At the time, Brennan, of course, did not know of the research assembled by Malamuth and others. But any assessment of a vagueness claim regarding pornography would have to take it into account. In assessing the vagueness claim, MacKinnon would do more than cite the seriousness of the harm. She would point to the fact that there is a core of clear meaning and that core involves billions of dollars of material distributed each year. She would observe that other pockets of first amendment law are equally unclear. What is defamatory? Who is a public figure? What is fair use? There are clear cases, of course, but notorious vagueness as well.
And, of course, obscenity law is vague, but beneath the protection of the first amendment. One could argue that MacKinnon’s pornography ordinance is clearer than obscenity law. Obscenity law, to oversimplify a bit, generally outlaws the distribution of patently offensive materials that appeal to prurient interests, materials that lack serious literary, artistic, political, or scientific value. MacKinnon’s ordinance forbids the distribution of materials that involves the graphic sexually explicit subordination of women through pictures and/or words that also includes one or more of a number of specified factors, such as women presented as sexual objects who take pleasure in being raped (some factors are clearer than others – good arguments exist for the view that some of the factors should be omitted). MacKinnon’s ordinance has no value test, but, if one were added, the pornography ordinance would be less broad and clearer than the obscenity category. Indeed, it would identify a class of material that is patently offensive and appeals to prurient interest.
More on obscenity and religion later
Patrick, good stuff as always. Peter Gabels writing is relevant to
what Brad Wendel has to say. I dont want to steal his perspective
before he starts posting here though. I share the irony, however.
Posted by: Steve Shiffrin | 02/27/2010 at 06:30 PM
Or, as Wendel also puts it, we can have plausibility, reasonableness, and so forth as objective criteria or standards and yet lack certainty in a strong sense, much like a good argument need not demonstrate the precision of formal logic and deductive reasoning to exhibit the kind of rationality we associate with practical reasoning.
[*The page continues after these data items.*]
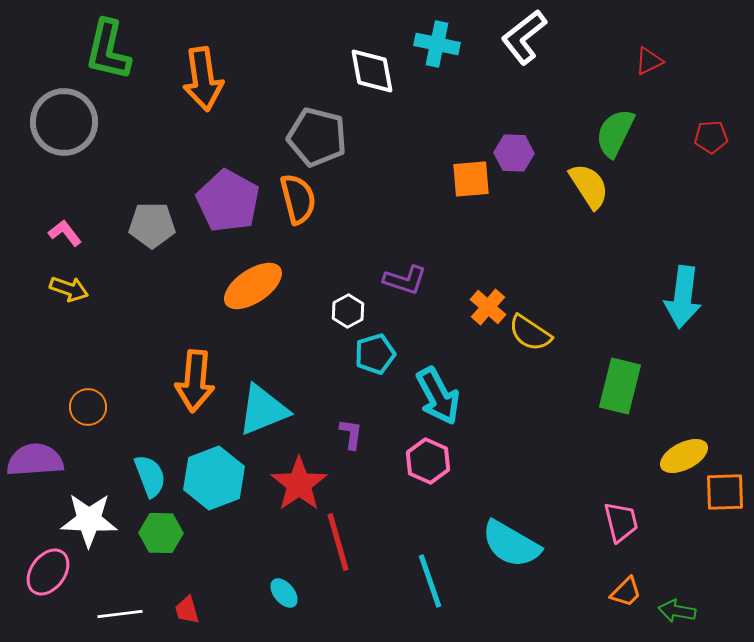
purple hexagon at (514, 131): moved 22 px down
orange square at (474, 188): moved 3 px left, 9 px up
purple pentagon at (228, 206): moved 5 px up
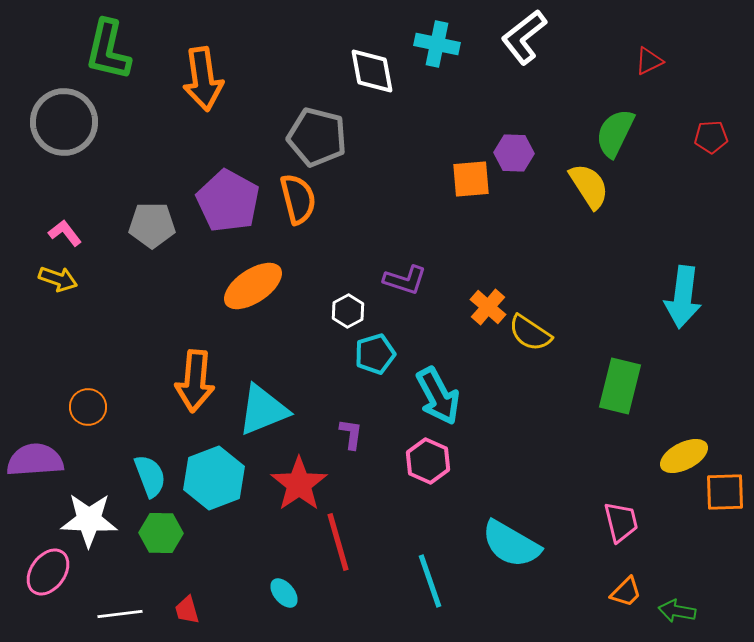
yellow arrow at (69, 289): moved 11 px left, 10 px up
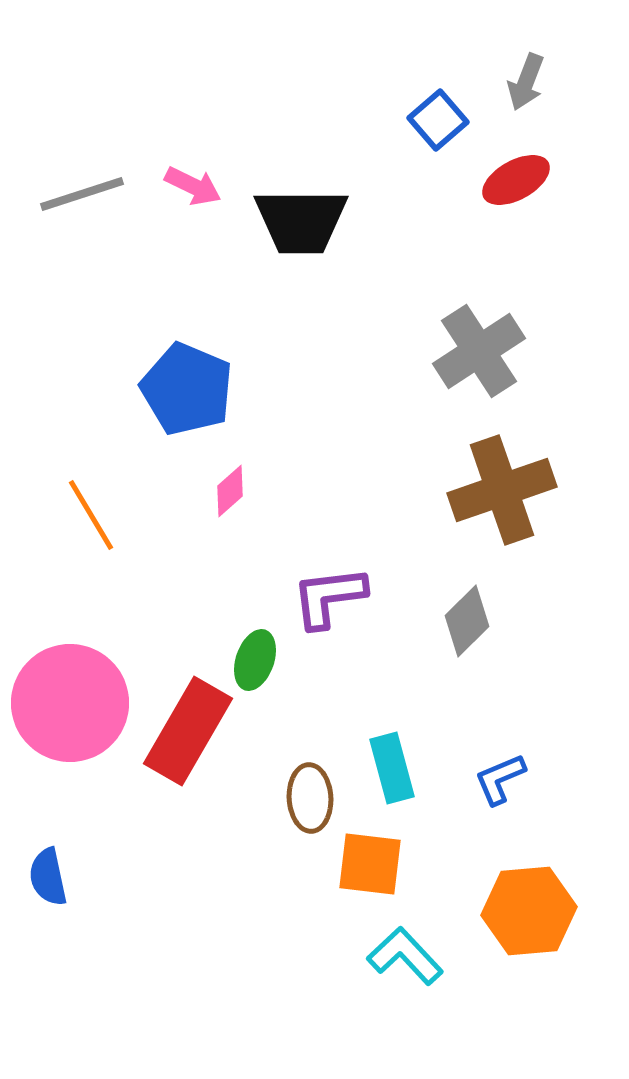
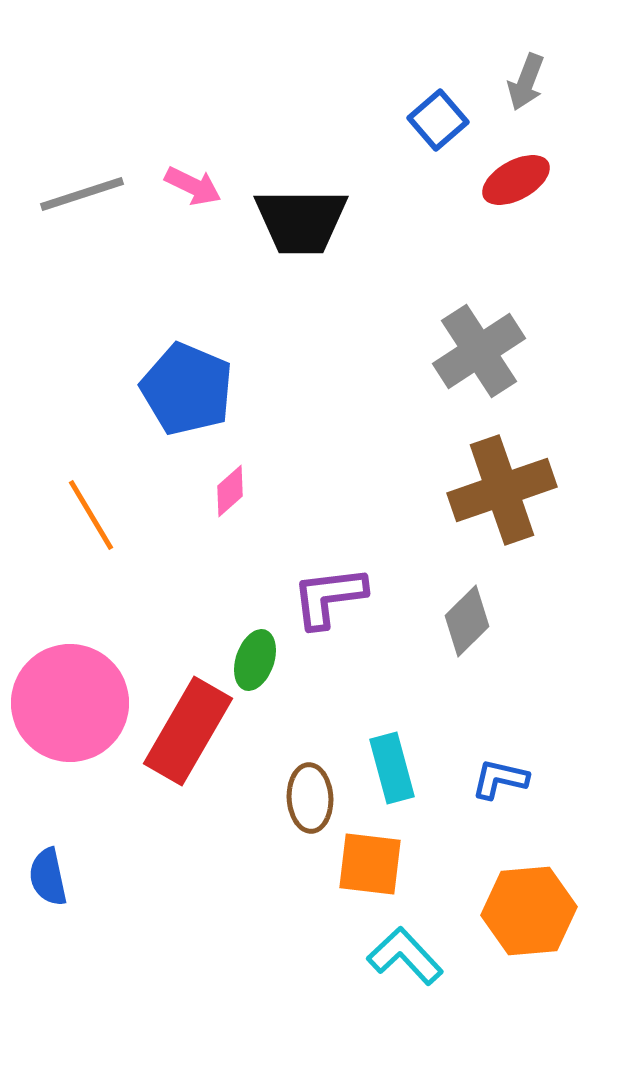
blue L-shape: rotated 36 degrees clockwise
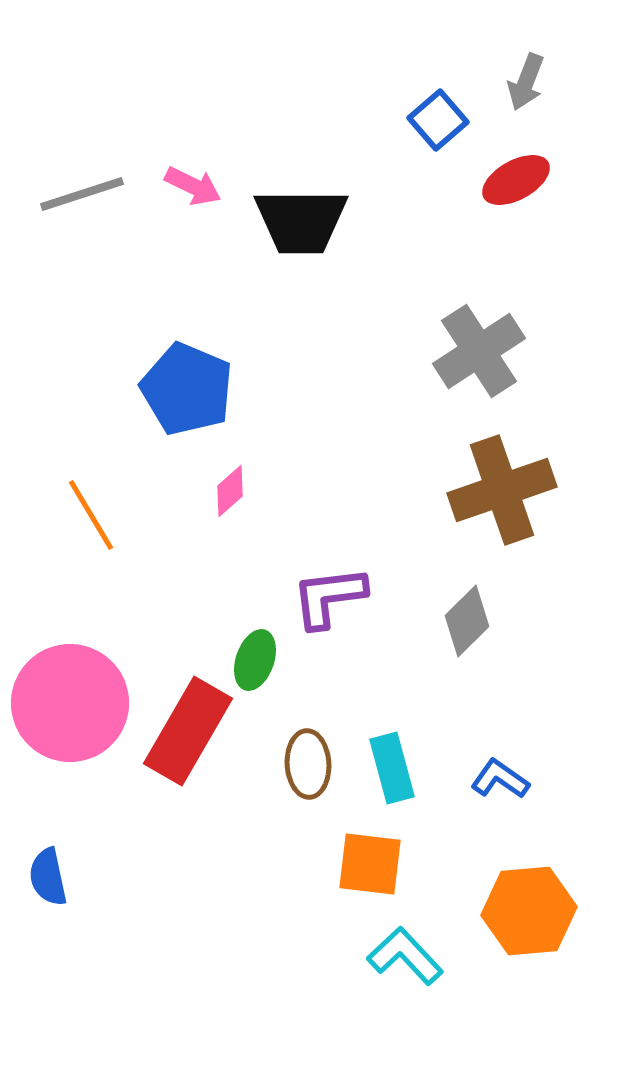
blue L-shape: rotated 22 degrees clockwise
brown ellipse: moved 2 px left, 34 px up
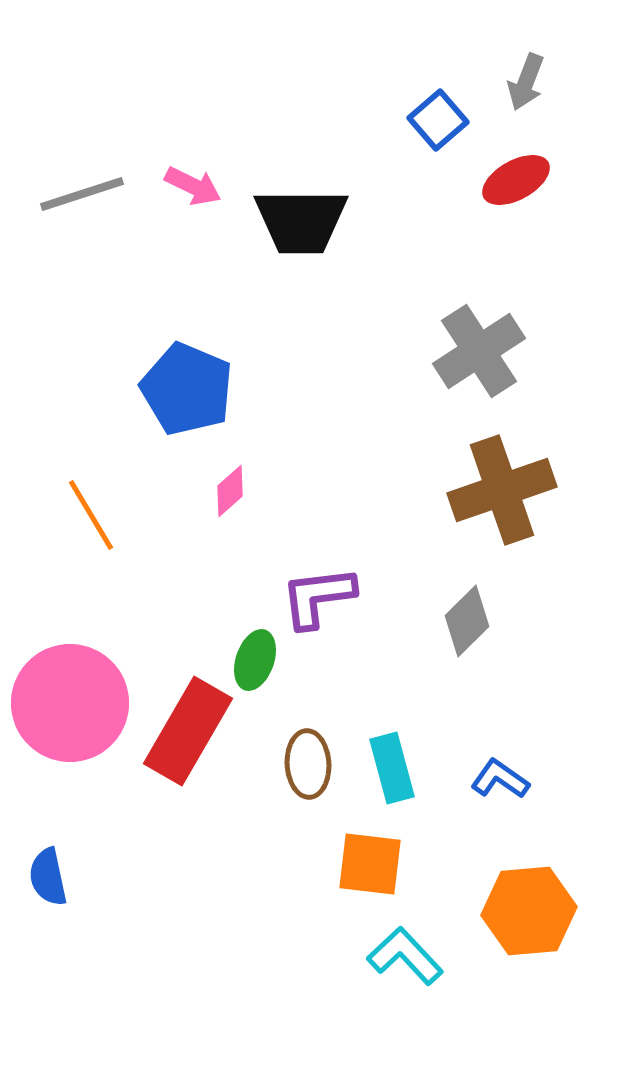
purple L-shape: moved 11 px left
Posted by: Patrick S. O'Donnell | 02/27/2010 at 12:06 PM
As Timothy A.O. Endicott thoroughly explained in his important book, Vagueness in Law (2000), vagueness is "ineliminable from a legal system" and in any case it "is not necessarily a deficit in the rule of law," especially if the law is to do the sundry things we've come to expect it to do. Moreover, and relatedly, Endicott details, with a sufficient command of both philosophy of language and legal theory, why precision in the law is not always a desideratum. Vagueness is clearly a deficit, however, "when it lends itself to arbitrariness--to abandoning the reason of the law." Vagueness and indeterminacy are a matter of degree, and legal systems respecting substantive due process and the principle(s) of legality (or procedural restraints) generally, that is, exhibiting features of procedural fairness and minimal moral legitimacy, have not been afflicted by vagueness and indeterminacy to a disabling degree or in a manner that undermines such fairness and legitimacy. In short, vagueness, as you illustrate here, is not an insuperable obstacle and may, at times, be a legal virtue.
Parenthetically, it's interesting and a tad ironic, as Brad Wendel notes at the Legal Ethics Forum in connection with the interpretation of the statutory prohibition on torture and the Torture Memos, that it's the Right today (like CLS of yesteryear) "that is arguing that we can't really say that a lawyer is distorting or twisting the law because, well, the law can be made to mean pretty much anything at all."